Task details:
Reproduce the lines below, replacing "lens line" with "camera line" throughout and leaving everything else unchanged. Omit the pictures from your answer.

Items from a data source:
= Beginning of Section =

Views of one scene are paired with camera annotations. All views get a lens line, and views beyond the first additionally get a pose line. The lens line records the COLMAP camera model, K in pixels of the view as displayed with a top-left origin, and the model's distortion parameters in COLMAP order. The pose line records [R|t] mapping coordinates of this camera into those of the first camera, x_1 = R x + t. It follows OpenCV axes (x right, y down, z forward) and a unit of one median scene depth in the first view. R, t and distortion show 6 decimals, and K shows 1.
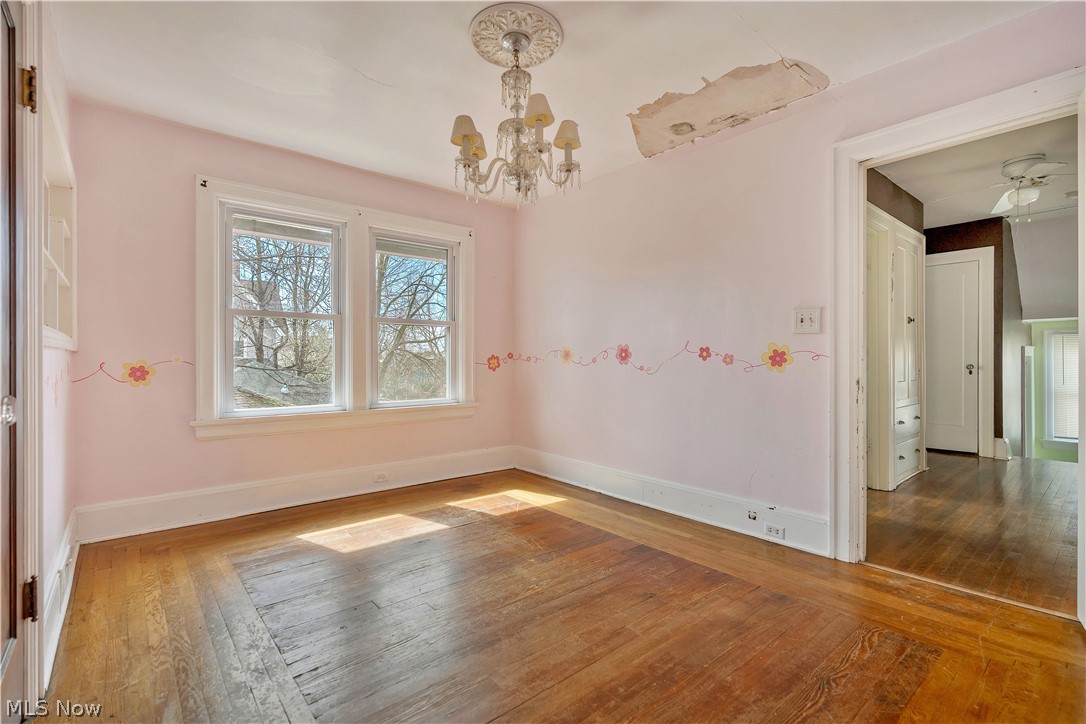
lens RADIAL K [[495.4, 0, 542.9], [0, 495.4, 361.1], [0, 0, 1]] dist [-0.007562, 0.002221]
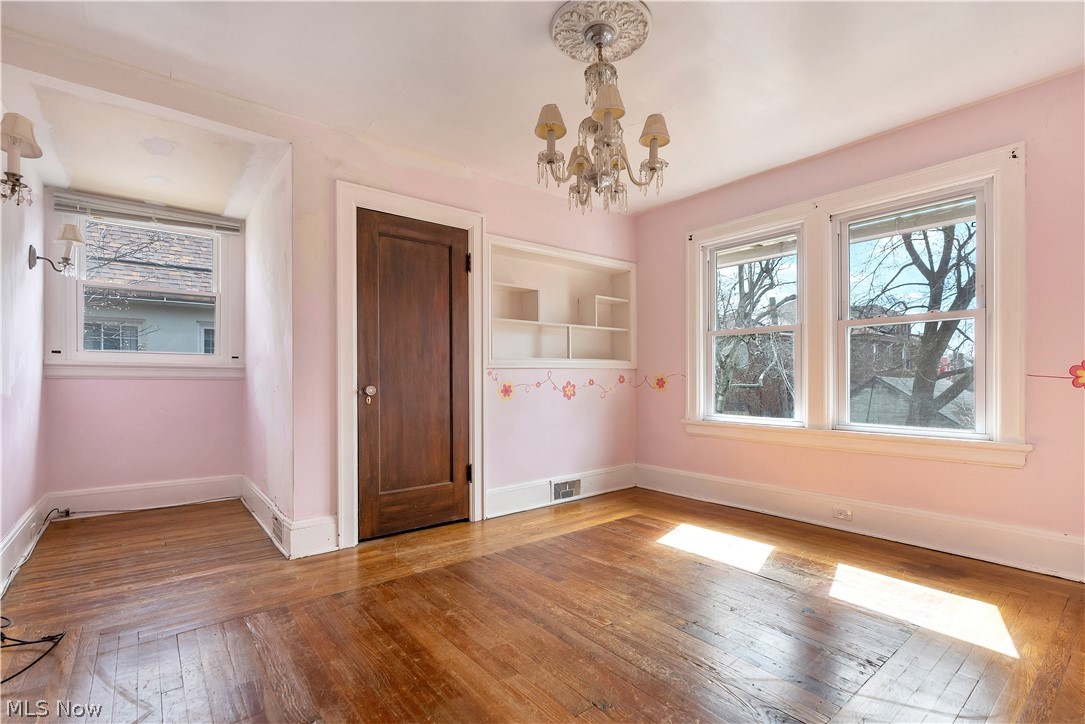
lens RADIAL K [[494.9, 0, 543.6], [0, 494.9, 380.0], [0, 0, 1]] dist [-0.007562, 0.002221]
pose [[-0.022696, 0.006303, -0.999723, 0.630253], [0.004202, 0.999972, 0.006209, 0.004564], [0.999734, -0.004060, -0.022722, 0.643967]]
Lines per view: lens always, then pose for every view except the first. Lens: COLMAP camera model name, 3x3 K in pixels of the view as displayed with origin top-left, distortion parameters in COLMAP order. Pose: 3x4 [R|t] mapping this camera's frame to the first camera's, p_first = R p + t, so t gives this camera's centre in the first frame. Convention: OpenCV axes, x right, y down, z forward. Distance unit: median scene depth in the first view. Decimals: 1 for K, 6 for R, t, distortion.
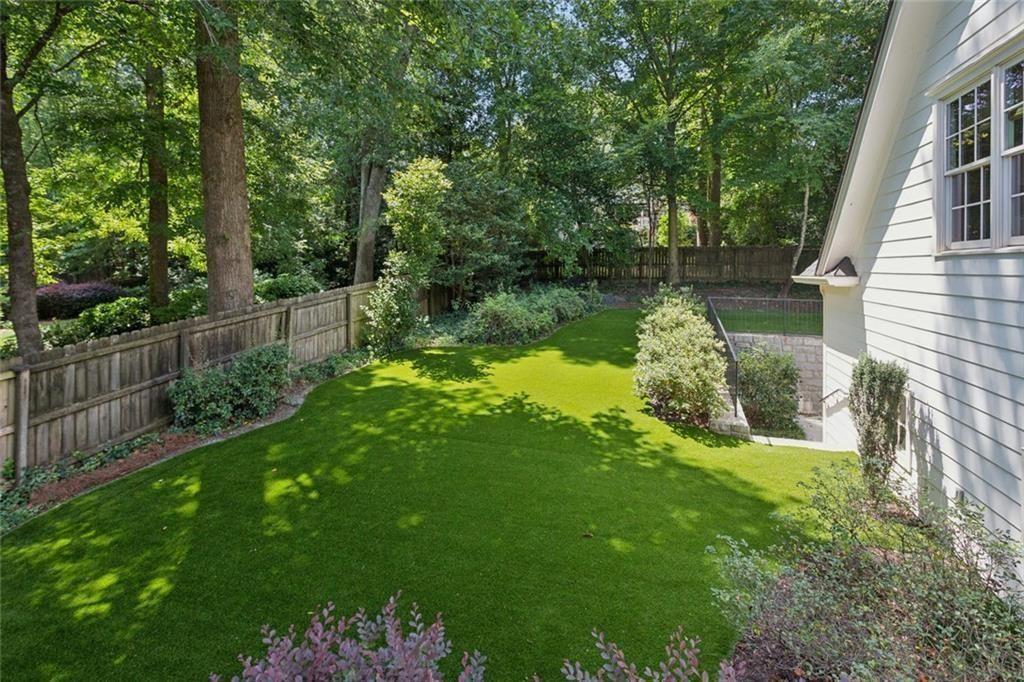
lens RADIAL K [[484.0, 0, 520.4], [0, 484.0, 258.5], [0, 0, 1]] dist [0.003595, 0.000701]
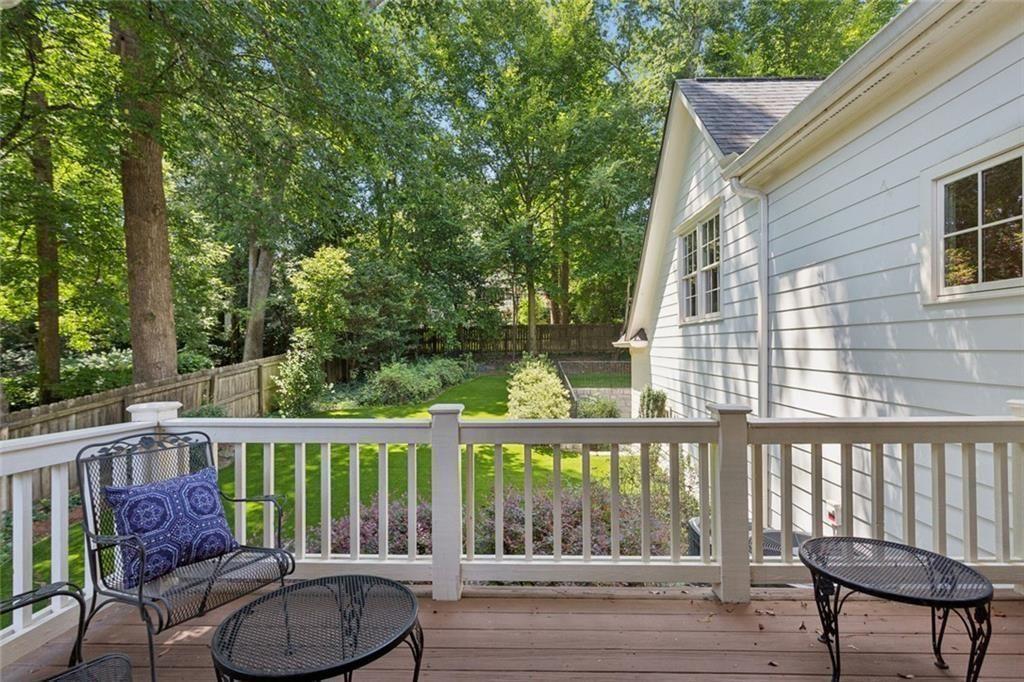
lens RADIAL K [[484.0, 0, 511.8], [0, 484.0, 340.9], [0, 0, 1]] dist [0.003595, 0.000701]
pose [[0.964740, -0.011573, 0.262950, -0.078780], [0.010802, 0.999932, 0.004377, 0.015977], [-0.262982, -0.001383, 0.964800, -0.230086]]
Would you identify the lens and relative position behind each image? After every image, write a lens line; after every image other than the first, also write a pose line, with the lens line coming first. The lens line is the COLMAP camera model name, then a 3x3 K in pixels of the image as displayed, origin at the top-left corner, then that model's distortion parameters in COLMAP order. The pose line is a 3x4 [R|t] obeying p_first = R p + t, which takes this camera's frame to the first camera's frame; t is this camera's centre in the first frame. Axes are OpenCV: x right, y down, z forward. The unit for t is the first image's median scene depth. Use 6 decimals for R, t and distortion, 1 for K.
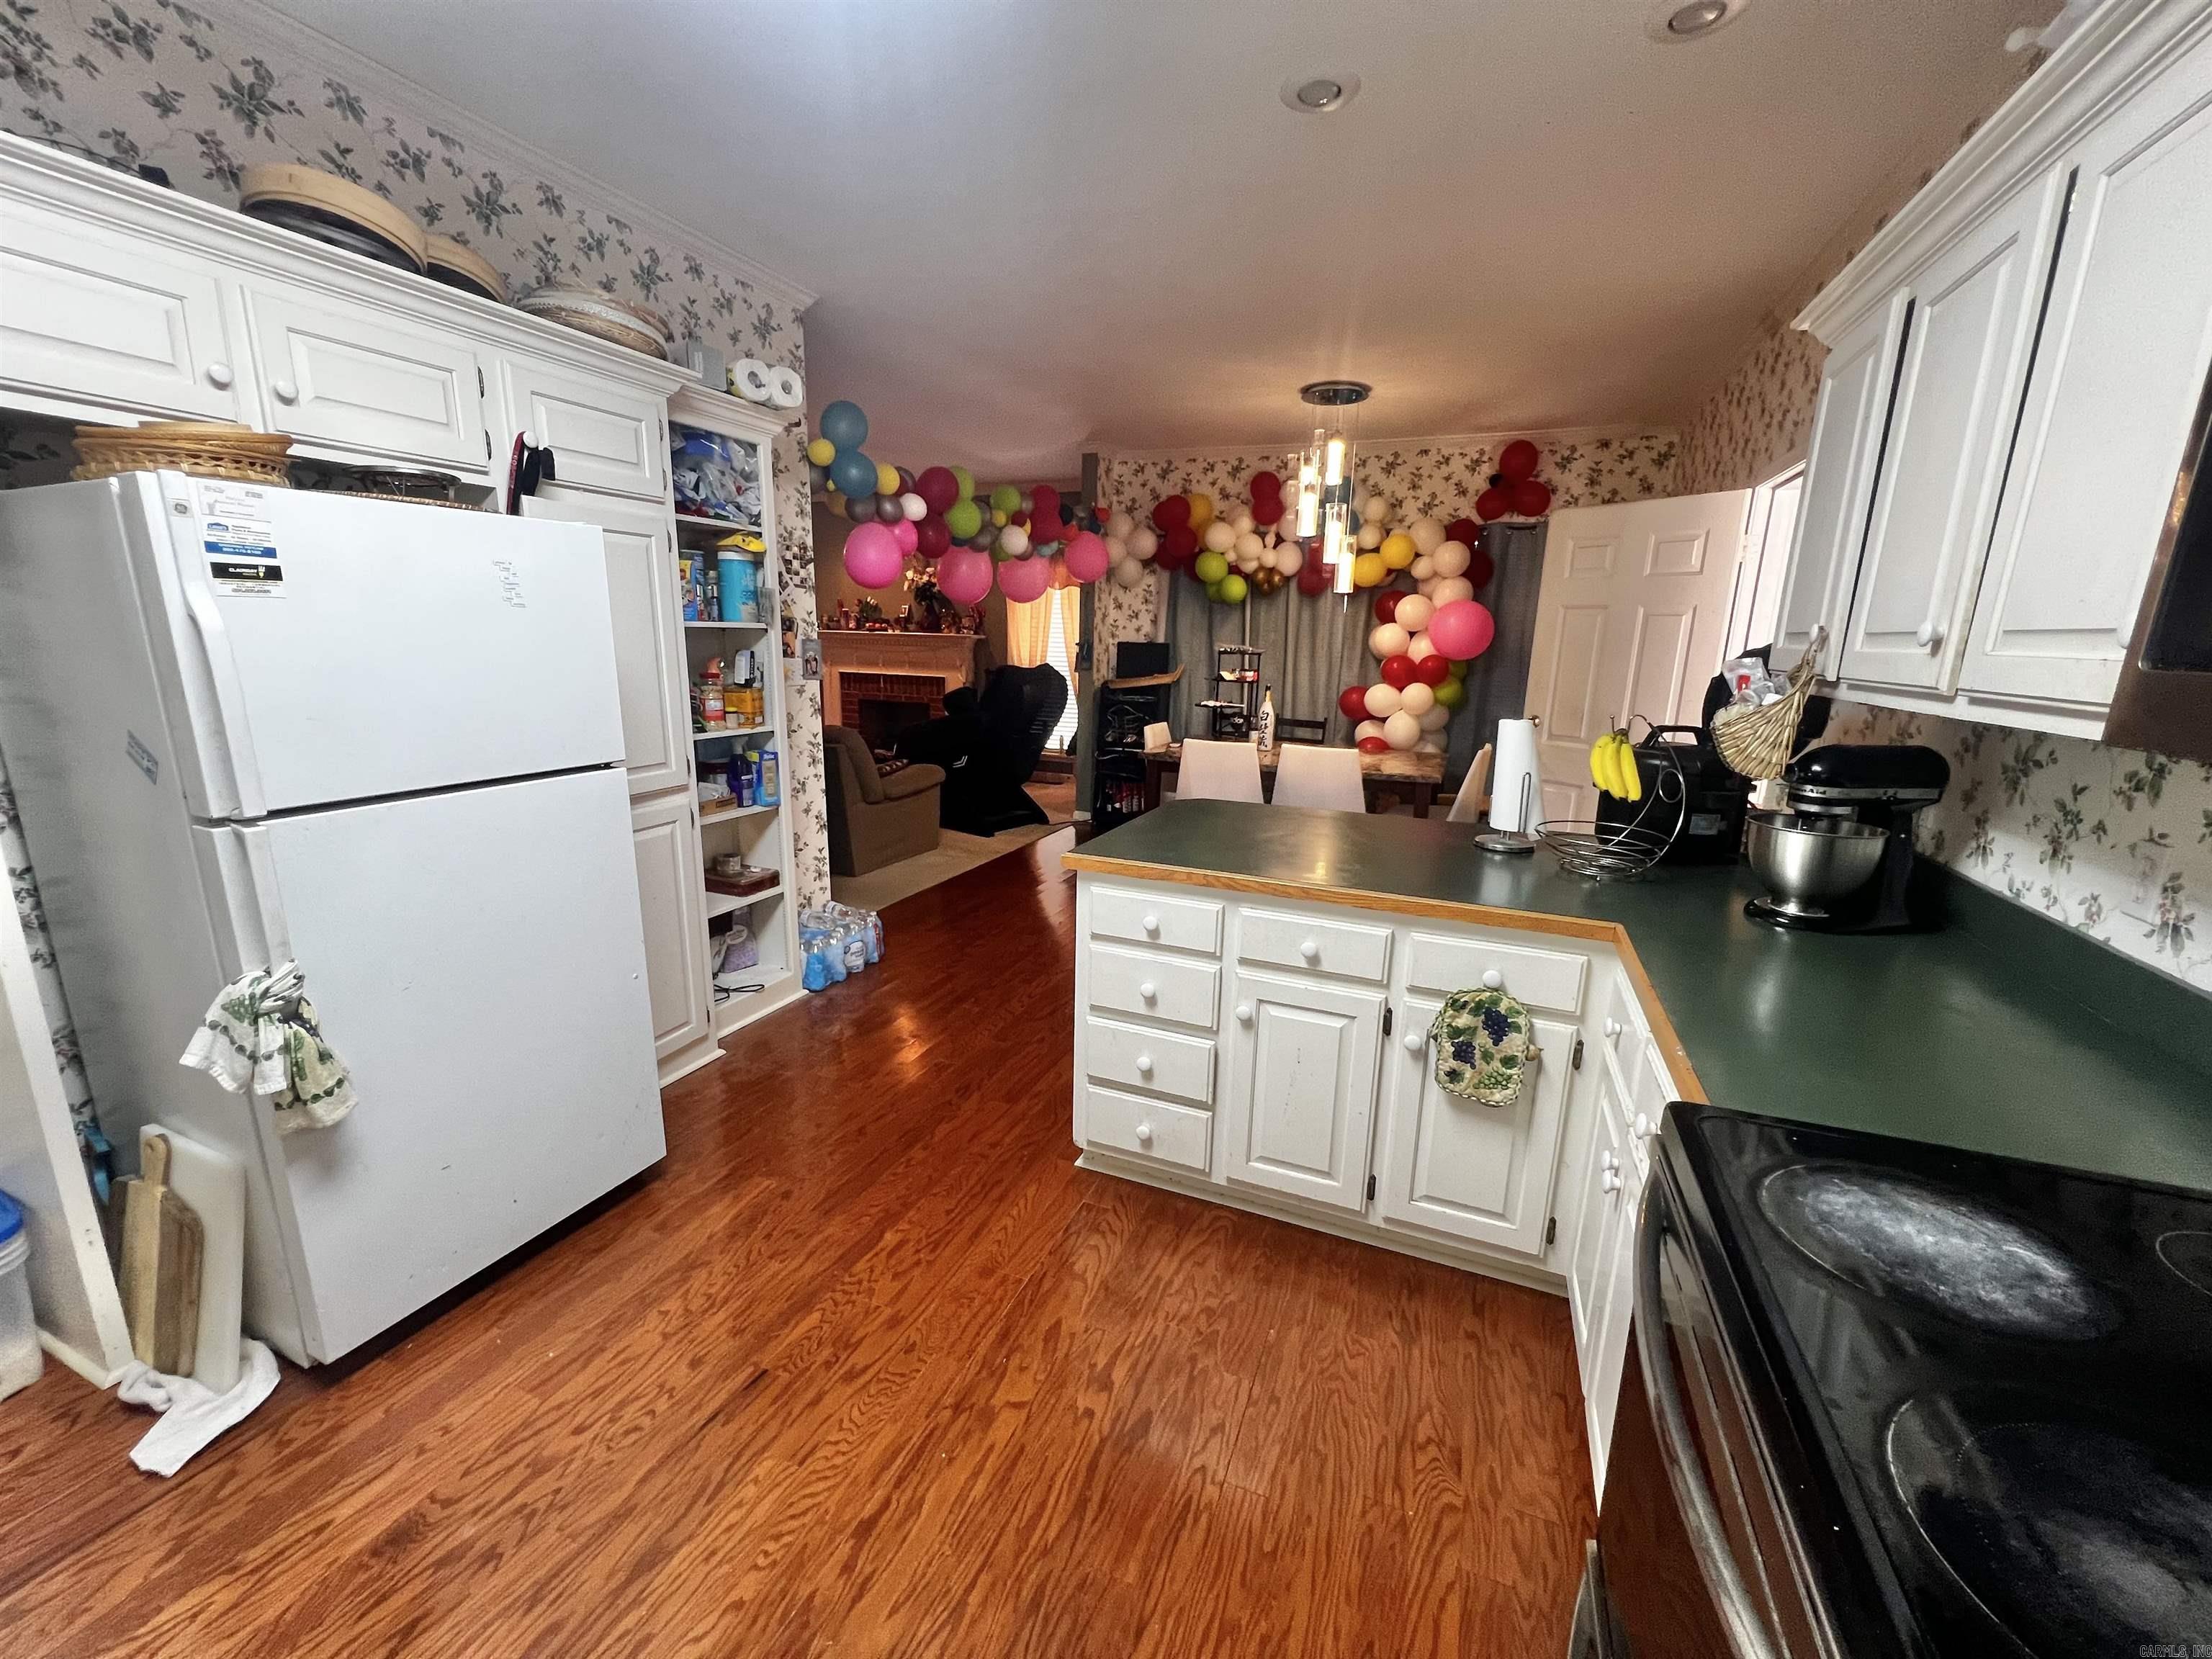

= End of Section =

Answer box:
Views of one scene are paired with camera annotations. All views get a camera line, and views beyond the first additionally get a pose line. The camera line records the COLMAP camera model, K in pixels of the view as displayed with a top-left origin, and the model's distortion parameters in COLMAP order. The pose line records [R|t] mapping coordinates of this camera into those of the first camera, x_1 = R x + t. It follows OpenCV axes (x right, y down, z forward) and a unit of one median scene depth in the first view. R, t and distortion show 6 decimals, and K shows 1.
lens RADIAL K [[495.4, 0, 542.9], [0, 495.4, 361.1], [0, 0, 1]] dist [-0.007562, 0.002221]
lens RADIAL K [[494.9, 0, 543.6], [0, 494.9, 380.0], [0, 0, 1]] dist [-0.007562, 0.002221]
pose [[-0.022696, 0.006303, -0.999723, 0.630253], [0.004202, 0.999972, 0.006209, 0.004564], [0.999734, -0.004060, -0.022722, 0.643967]]
Lines per view: lens always, then pose for every view except the first. Lens: COLMAP camera model name, 3x3 K in pixels of the view as displayed with origin top-left, distortion parameters in COLMAP order. Pose: 3x4 [R|t] mapping this camera's frame to the first camera's, p_first = R p + t, so t gives this camera's centre in the first frame. Convention: OpenCV axes, x right, y down, z forward. Distance unit: median scene depth in the first view. Decimals: 1 for K, 6 for R, t, distortion.
lens RADIAL K [[484.0, 0, 520.4], [0, 484.0, 258.5], [0, 0, 1]] dist [0.003595, 0.000701]
lens RADIAL K [[484.0, 0, 511.8], [0, 484.0, 340.9], [0, 0, 1]] dist [0.003595, 0.000701]
pose [[0.964740, -0.011573, 0.262950, -0.078780], [0.010802, 0.999932, 0.004377, 0.015977], [-0.262982, -0.001383, 0.964800, -0.230086]]
Would you identify the lens and relative position behind each image? After every image, write a camera line; after every image other than the first, also write a pose line, with the camera line coming first. The camera line is the COLMAP camera model name, then a 3x3 K in pixels of the image as displayed, origin at the top-left corner, then that model's distortion parameters in COLMAP order. The pose line is a 3x4 [R|t] obeying p_first = R p + t, which takes this camera's frame to the first camera's frame; t is this camera's centre in the first frame. Axes are OpenCV: x right, y down, z forward. The unit for t is the first image's median scene depth. Use 6 decimals for R, t and distortion, 1 for K.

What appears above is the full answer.